自然と親しむ
天川村の自然
奈良県と三重県にまたがる大台ヶ原・大峯山・大杉谷は、人が自然と共生しながら“持続可能な暮らし”を目指すモデル地域であるとして「ユネスコエコパーク」に認定されています。世界自然遺産が、手つかずの自然を守ることを原則とする一方、ユネスコエコパークは生態系の保全と持続可能な利活用の調和(自然と人間社会の共生)を目的とする取り組みです。
「ユネスコエコパーク」には「核心地域」「緩衝地域」「移行地域」の3つのゾーンがあります。

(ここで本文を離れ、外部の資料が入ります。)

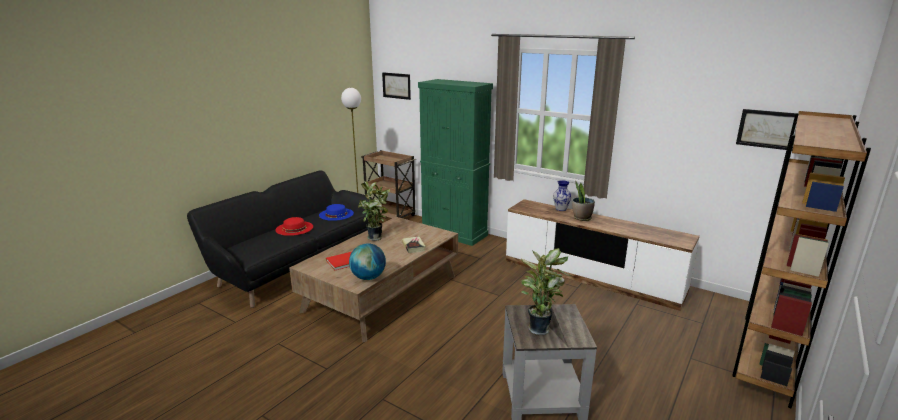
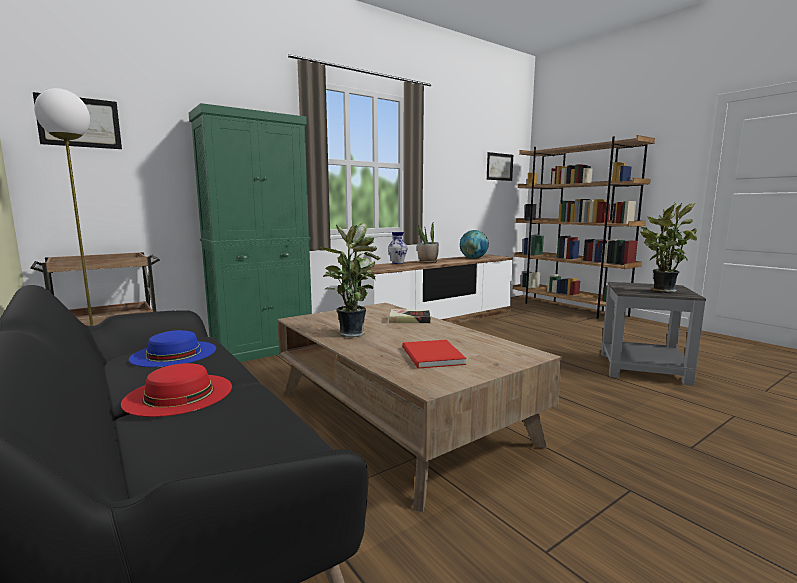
camera: 70 degrees left, 10 degrees down
(368, 277) = (504, 347): globe -> globe (473, 258)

「核心地域」は多様で美しい生態系が保たれている、原生の自然が息づく地域です。“水”を生み出す水源の地であり、かけがえのない“命が始まる場所”
「緩衝地域」は「核心地域」を取り囲むように設定された地域で“緩衝”の役割を果たします。ハイキングや登山を通じて自然の営みを考えるきっかけとなります。

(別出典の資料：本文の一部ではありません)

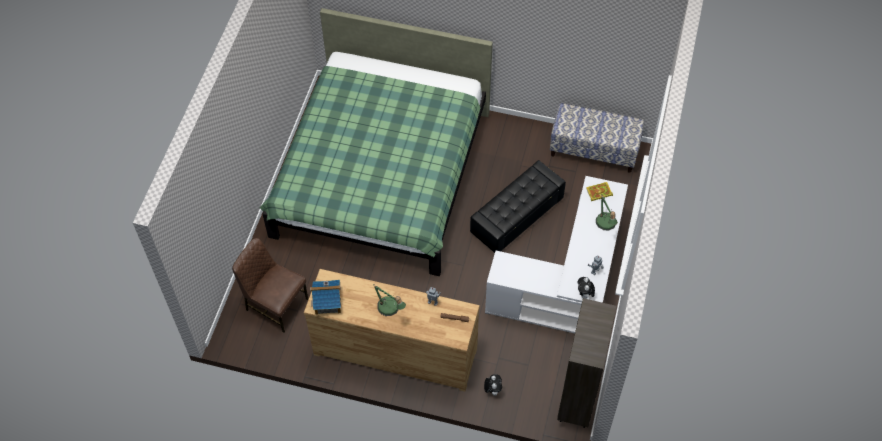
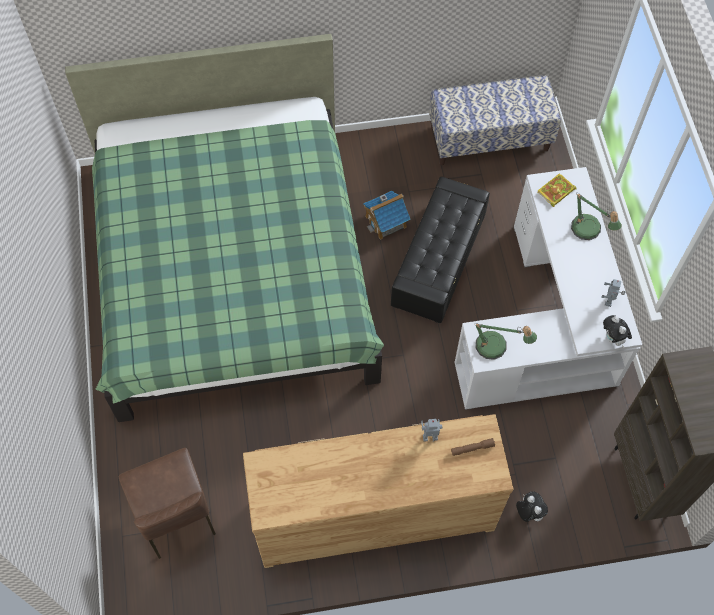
camera: 25 degrees left, 5 degrees up
(275, 304) = (175, 516): brown chair -> brown chair turned 120 degrees counterclockwise
(328, 302) = (280, 500): toy house -> toy house (386, 221)
(390, 309) = (376, 473): table lamp -> table lamp (496, 348)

「移行地域」は人々が自然の恵みを受けながら、ざまざまな社会活動を営む地域です。昔から続く林業、古くから地域に伝わる保存食、今なお信仰に支えられる温泉街、自然の営みをいただく知恵とたくましく暮らす人々の姿は“本当の豊かさ”を問いかけます。
ここ天川村は、山岳・清流・渓谷など、美しい大自然に恵まれ、村全体がユネスコエコパークに指定されています。
峻山名峰の連なる山岳、清らかな河川、深い渓谷など、美しい大自然に恵まれた天川村は、面積の約1/4が吉野熊野国立公園に指定されています。
なかでも「近畿の屋根」と称される大峯山脈は、近畿最高峰の八経ヶ岳(1,915m)を擁し、日本百名山に数えられています。
この山脈から流れ出す清流により天川村は「水の郷百選(国土交通省)」に選ばれるとともに、洞川湧水群が「名水百選(環境省)」に選ばれています。
100万年前ごろまで陸上に広がっていた大平原がしだいに隆起し、約2,000mも上昇しました。その証として山上ヶ岳や弥山、狼平には大平原の名残の平らな地形が残っています。
洞川地区では海底から押し上げられた石灰岩石によって鍾乳洞やミネラルを多く含む名水が生まれました。弥山・八経ヶ岳付近は氷河期の生き残りである針葉樹のトウヒやシラビソの原生林、
国の天然記念物に指定されているオオヤマレンゲ自生地が広がるなど、特異な植生がみられます。
泉の森
樹齢300年を越える御神木の奥にある洞穴から湧き出している清水です。洞川地区では昔から村の入口の鬼門に守護神をまつって疫病や悪人が村へ入るのを防いでおり、 表鬼門にあたる泉の森には大聖権現の社や六地蔵と不動明王の小祠もあり、守護神として祀られています。洞川では古くから「神の水」とされ、大切に守られてきました。
神泉洞
洞窟の間を流れるこの清水は、水源も流れていく先も定かではありません。その神秘的な美しさにより「神の泉」として、村人の信仰の対象となっています。 現在は関係者によって管理されており、一般の方が立ち入ることはできません。
地中探検気分で夢の宮殿へ
鍾乳洞
洞川地区には大小の洞窟があります。いずれも石灰岩地帯にあって、岩石の割れ目にしみこんだ水が、長い年月の間に少しずつ石灰岩を溶かし大きく広がってつくりあげたものです。
自生地は国の天然記念物に指定
オオヤマ
レンゲ
オオヤマレンゲのオオヤマとは「大峯山」の意味であり、別名を「天女花」といいます。深山幽谷に舞う弥山のご祭神とされる弁財天女を思わせる芳香のある花を咲かせるところからこの名があります。 1928年(昭和3年)に弥山・八経ヶ岳周辺一体で国の天然記念物に指定されました。近年、鹿の食害で絶滅に近い状況になりましたが、防鹿柵を設置して保全に取り組んでいます。